The findings of this study contribute to the current understanding of adipogenesis by demonstrating the ability of mealworm-derived protein hydrolysates to promote adipogenic differentiation. Specifically, Fh-T enhances MCE, a critical early stage of adipocyte differentiation, through the regulation of key factors such as C/EBPδ, cyclin A, and p27. These results are consistent with existing knowledge on the importance of MCE in adipogenesis, while also highlighting the unique role of insect-derived bioactive peptides in this process.

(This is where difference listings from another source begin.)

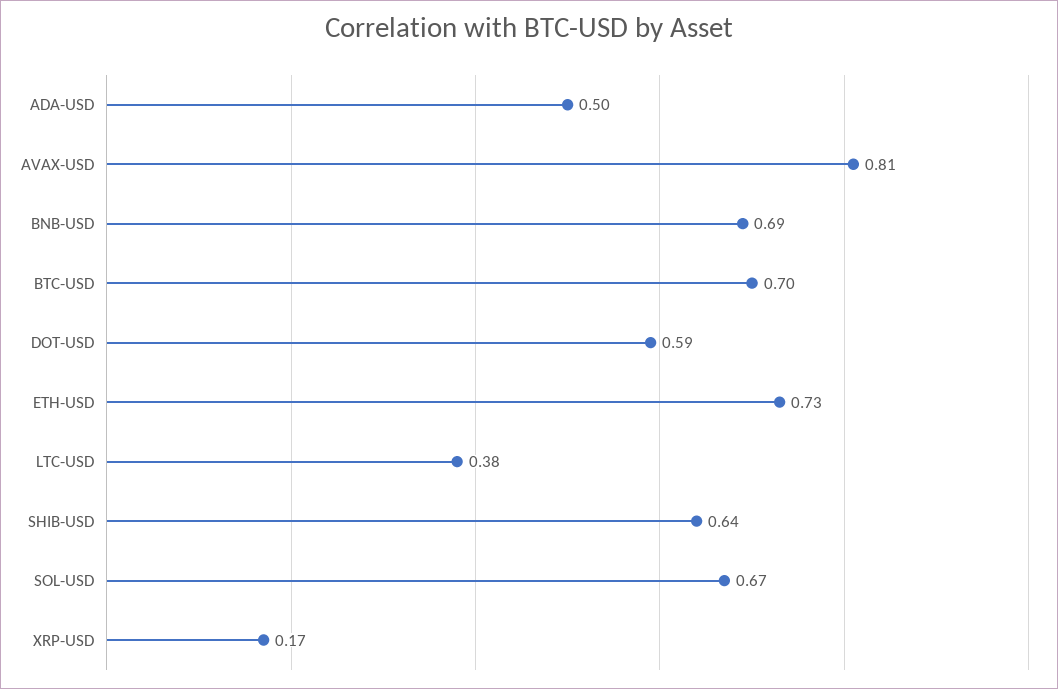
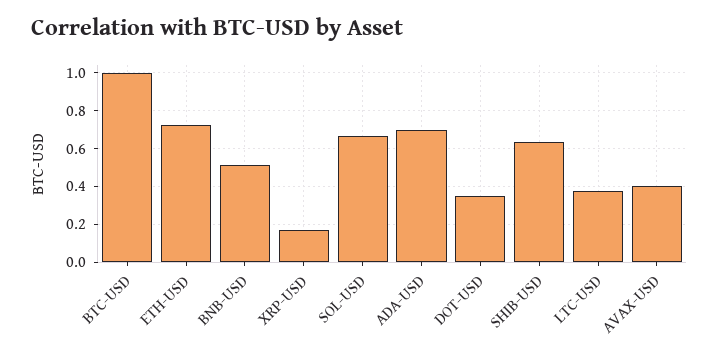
  {
-   "ADA-USD": 0.5,
+   "ADA-USD": 0.7,
-   "AVAX-USD": 0.81,
+   "AVAX-USD": 0.4,
-   "BNB-USD": 0.69,
+   "BNB-USD": 0.5,
-   "BTC-USD": 0.7,
+   "BTC-USD": 1,
-   "DOT-USD": 0.59,
+   "DOT-USD": 0.35,
    "ETH-USD": 0.73,
    "LTC-USD": 0.38,
    "SHIB-USD": 0.64,
    "SOL-USD": 0.67,
    "XRP-USD": 0.17
  }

The use of mealworm protein hydrolysates represents a novel approach to utilize sustainable and underutilized resources for functional applications. Their ability to stimulate adipogenesis and enhance adiponectin expression suggests potential applications in managing metabolic health, particularly conditions such as insulin resistance. Furthermore, the role of adipokines in skin regeneration, wound healing, and hair growth highlights the potential of Fh-T as a bioactive ingredient for cosmeceuticals and regenerative therapies. These results provide a foundation for further exploration of mealworm-derived ingredients in a variety of fields, helping to bridge the gap between sustainable ingredient sourcing and innovative functional applications.

4. Conclusions

This study explored the adipogenic mechanisms of flavourzyme-derived hydrolysates from mealworms (Fh-T) in 3T3-L1 preadipocytes, demonstrating its ability to enhance MDI-induced adipogenic differentiation by significantly promoting MCE. The adipogenic and MCE-promoting effects of Fh-T were linked to the upregulation of C/EBPδ and the downregulation of p27 during the early stages of adipogenesis. These results underscore the potential of Fh-T to stimulate adipogenesis and adiponectin expression, suggesting its broader applicability in adipose-related functions such as glycemic control, skin health, and wound healing. The capacity of Fh-T to modulate key pathways in adipocyte differentiation highlights its promise as a functional ingredient for the development of innovative products in both the food and cosmeceutical industries.